Earlier this month, the Australian blockchain startup Chrono.tech raised a $30 million funding round. It positions itself as offering blockchain HR solutions, including a freelance site. It also provides PaymentX for payroll, which includes a system to prompt employees to sign up for a wallet. Additionally, it has an Australian dollar stablecoin for local payments.

This brings up a general point about stablecoins. Beyond the US dollar, the liquidity of stablecoins in other currencies is thin and the range of vendors is not as deep. For example, for the euro, Tether is the only one with a significant stablecoin. Given that he’s been censured for misleading claims about his support assets, he’s not an ideal option for payroll.

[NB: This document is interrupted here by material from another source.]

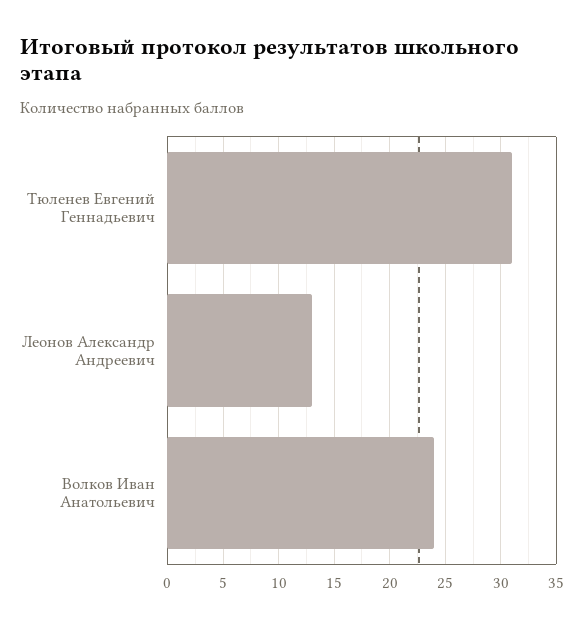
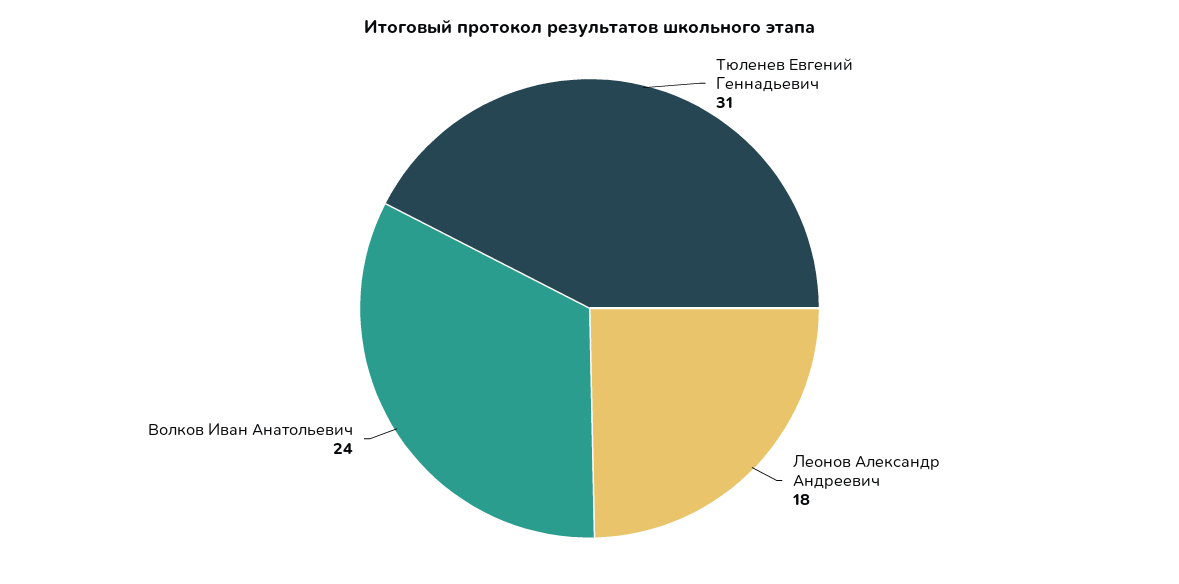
Леонов Александр Андреевич: 13 -> 18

Last year golden finances introduced its Mass Pay solution for payroll which, by name, is essentially a bulk payment offering. It mainly supports Bitcoin and Ethereum networks, including stablecoins. Despite the high Ethereum transaction fees, it allows you to bundle up to 500 payments into a single transaction.

Bitwage is one of the original companies offering payroll payment services. Like Gilded Finance, it doesn’t seem to offer any particular payroll integration, so a company uploads a spreadsheet showing who to pay and how much.

Other money streaming solutions are state of the art. Zebec Protocol unveiled its Zebec payroll, which could allow you to pay hourly staff by the second with the funds dripping into their wallets. If you’re old school, you might think that’s undesirable. But most people also want to work tomorrow, so they’re always motivated. And there is a good chance that this type of real-time payment will become the norm in five or ten years. Other streaming solutions include MeanFi and Superfluid.

Going forward, it’s not just payments that can be broadcast. The future is programmable money. So when digital currency hits an employee’s wallet, they can have rules for setting some aside for savings, automatically paying bills, or transferring money to their vacation wallet.

Most of these crypto solutions are just crypto payment apps with limited or no integration with payroll or accounting systems. But it’s still early. While cryptocurrency companies aim to persuade big corporations to use crypto for their cash flow, using digital currency for payroll could be the real Trojan horse.